The leaves are still very tightly rolled at this point as
evidence in the picture. This is the
kind of tea that easily gets steeped for 2 days in my house. The overnight steepings are surprisingly woody,
a touch bitter, and a bit brackish.
Conclusion: I have had a chance to sit down for a few good
sessions with this one. I have found a
lot of variance in session to session with this wild. This is due mainly to the amount of dry leaves
used. You actually get the best result
when the session is leafed a bit on the lighter side. If you use too much leaf it can get bitter
and astringent and turn out more woody and less fruity.

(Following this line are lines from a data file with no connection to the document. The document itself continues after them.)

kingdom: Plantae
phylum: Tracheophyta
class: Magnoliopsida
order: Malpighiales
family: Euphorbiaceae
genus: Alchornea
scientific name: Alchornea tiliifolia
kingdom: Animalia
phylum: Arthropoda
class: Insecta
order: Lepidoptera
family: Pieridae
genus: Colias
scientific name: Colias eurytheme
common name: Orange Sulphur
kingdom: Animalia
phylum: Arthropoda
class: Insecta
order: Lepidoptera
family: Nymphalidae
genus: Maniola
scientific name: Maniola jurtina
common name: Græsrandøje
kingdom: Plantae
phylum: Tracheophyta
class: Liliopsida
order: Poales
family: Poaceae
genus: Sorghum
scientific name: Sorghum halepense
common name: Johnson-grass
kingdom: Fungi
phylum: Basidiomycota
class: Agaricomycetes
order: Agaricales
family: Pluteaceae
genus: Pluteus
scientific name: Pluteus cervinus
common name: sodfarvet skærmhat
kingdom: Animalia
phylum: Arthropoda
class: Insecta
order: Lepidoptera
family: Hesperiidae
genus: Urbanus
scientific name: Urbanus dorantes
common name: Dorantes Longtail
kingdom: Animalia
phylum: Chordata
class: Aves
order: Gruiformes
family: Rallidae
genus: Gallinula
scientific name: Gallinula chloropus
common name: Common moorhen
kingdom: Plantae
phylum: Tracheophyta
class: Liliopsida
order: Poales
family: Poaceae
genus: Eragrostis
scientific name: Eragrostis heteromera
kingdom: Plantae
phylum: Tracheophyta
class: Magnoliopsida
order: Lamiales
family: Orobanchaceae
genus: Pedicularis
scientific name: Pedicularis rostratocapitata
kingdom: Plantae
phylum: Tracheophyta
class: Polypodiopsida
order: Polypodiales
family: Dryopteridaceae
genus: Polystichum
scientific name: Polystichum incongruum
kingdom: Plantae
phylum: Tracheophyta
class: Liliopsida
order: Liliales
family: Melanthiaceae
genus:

The best sessions, like my first session in the above notes,
are close to the brilliance of the 2006 Shuangjiang Mengku Arbour King but
really the teas are so different it’s hard to compare. Other than the same factory and compression, the
material and harvest year gives off completely different taste, feel, and
energy. I really like this 2003 wild, a
wonderful tea for the modest price tag…
With that being said, I still don’t think
it compares to the brilliance of the 2006 Arbour King.
Peace
4 comments:
It's interesting tea isn't it!
I like to brew it quite light, then it's not too overwhelming.
Anonymous,
Yes it is! I think its one of those cheap enough to be everyday drinker without guilt but complex enough to continue aging into something more.
Hahaha... yes you pick up on that too.
Much Peace
Very nice review Matt. I would be interested to know your overall thoughts about Shuangjiang Mengku, which productions you think stand out and what kind of variations you have experienced with this producer...
Thanks
Marco
marco,
I have many many good overall thoughts on Shuangjiang Mengku. Enough to fill a post I'm working on. Hahaha...
When I started to buy puerh again a few years ago I noticed that Shuangjiang Mengku's best productions were terribly underpriced. So I bought up more than a few KG and Tongs of this stuff. There seemed to be a price adjustment over the last year or so but there probably is somewhere on Taobao or the internet somewhere where these productions are still selling insanely low.
As a result most of the stuff I purchased 2 years ago are selling for double, triple, even quadruple the price I paid just 2 years ago. I don't know that I would pay the current asking price now...
I sampled a lot of their mid 2000s stuff back when they were released because of a shop owner in Korea I would frequent.
The Da Due Shan, Mu Shu Cha, and Arbor King from that era is decent but quality changes from year to year. As a general rule, the earlier the production, the better the quality from this era of Shuangjiang Mengku. This is partly because these are blended and the price of maocha was increasing.